*Texte fourni*
Il faudrait pouvoir faire davantage de prévention et d’éducation sur une utilisation civique et responsable des réseaux sociaux.

Mme la présidente. Veuillez poser votre question !

M. Guillaume Chevrollier. Monsieur le secrétaire d’État, comment créer, selon vous, les conditions d’un débat serein en France ?

Mme la présidente. La parole est à M. le secrétaire d’État.

M. Cédric O, secrétaire dÉtat auprès du ministre de léconomie, des finances et de la relance et de la ministre de la cohésion des territoires et des relations avec les collectivités territoriales, chargé de la transition numérique et des communications électroniques. Monsieur le sénateur, puisque je réponds à la dernière question, je veux remercier le groupe Les Indépendants et l’ensemble du Sénat d’avoir pris l’initiative d’organiser ce débat intéressant qui, je le pense, nous a permis d’avancer, hors de toute polémique politique. Nous avons besoin de davantage d’échanges de ce type, dans un cadre apaisé, pour que nous puissions trouver des solutions.

Monsieur le sénateur, vous évoquez un sujet encore plus complexe que la haine en ligne : celui de la désinformation et de sa propagation. Car ces contenus ne sont pas illégaux, ou presque jamais. Par exemple, il est difficile de dire du film Hold-up, dont j’ai demandé une analyse juridique, qu’il se situe dans l’illégalité. Tout au plus pourrait-on envisager la qualification de mise en danger de la vie d’autrui. Et encore, ce serait compliqué à prouver.

Pourtant, on mesure l’impact désastreux que peuvent avoir de tels films, vus et crus par nombre de nos concitoyens, sur le débat public, sur notre démocratie et sur la sécurité sanitaire d’une partie de nos concitoyens, à tout le moins.

Il y a là un indispensable travail d’éducation à l’esprit critique et à la pensée critique à mener, ce dont Jean-Michel Blanquer est parfaitement conscient.

*Contenu des données*
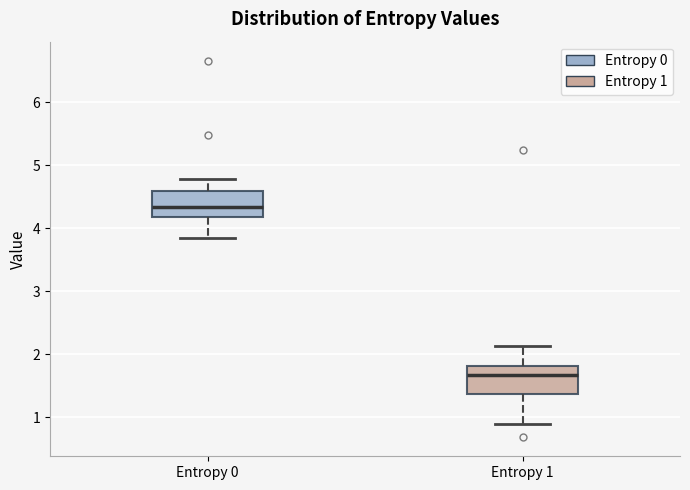

Reading left to right, transcribe this box plot: for each box, give where its median line is, the range the box spans, and where its two whiskers end, as read against the y-axis. The values are not printed on the chart, so give them approximately, as read against the axis.

Entropy 0: median 4.3, box 4.2 to 4.6, whiskers 3.8 to 4.8
Entropy 1: median 1.7, box 1.4 to 1.8, whiskers 0.9 to 2.1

*À faire*
1 > Dans l'extrait du débat au Sénat, quel film le secrétaire d'État prend-il comme exemple d'un contenu qu'il est difficile de dire illégal ?
2 > Reprenez le passage de l'extrait du débat au Sénat qui commence aux mots "Il faudrait pouvoir" et s'arrête après "poser votre question !", en y remplaçant "prévention" par "sensibilisation".
3 > Prolongez l'extrait du débat au Sénat au-delà de sa dernière phrase.
Les données n'ont aucun rôle dans ce travail.

*Réponses numérotées*
1 > Le film Hold-up.

2 >
Il faudrait pouvoir faire davantage de sensibilisation et d’éducation sur une utilisation civique et responsable des réseaux sociaux.

Mme la présidente. Veuillez poser votre question !

3 >
Ce n’est pas en dénonçant une affirmation comme fausse et en proclamant la vérité que l’on réussira mener ce combat. Je vous renvoie notamment aux écrits du sociologue Gérald Bronner, dont je considère les travaux sur la désinformation comme étant les plus intéressants – ce n’est d’ailleurs pas sans lien avec la déradicalisation.

Il faut éduquer les gens à exercer leur esprit critique, ce qui ne peut se faire en une session d’une heure ou deux. Ce travail de long terme est la seule solution pérenne et durable dont disposent les démocraties pour combattre cette désinformation.

Nous ne sommes pas au bout du chemin, et c’est une question extrêmement importante.

Conclusion du débat

Mme la présidente. En conclusion de ce débat, la parole est à M. Pierre-Jean Verzelen, pour le groupe auteur de la demande.

M. Pierre-Jean Verzelen, pour le groupe Les Indépendants – République et Territoires. Madame la présidente, monsieur le secrétaire d’État, je remercie le Gouvernement et l’ensemble de nos collègues de leurs contributions, de leurs analyses et de leurs propositions sur un sujet qui nourrit, à juste titre, beaucoup de débats en France, en Europe et dans le monde.

Facebook en 2004, YouTube en 2005, Twitter en 2006, puis Instagram, Snapchat et, plus récemment, TikTok, tous rencontrent un succès assez phénoménal auprès de ceux qui ont accès à internet et aux smartphones.

Si ces publications, ces stories, ces hashtags rencontrent un grand succès, c’est qu’ils répondent à des aspirations profondes : s’exprimer, communiquer, partager.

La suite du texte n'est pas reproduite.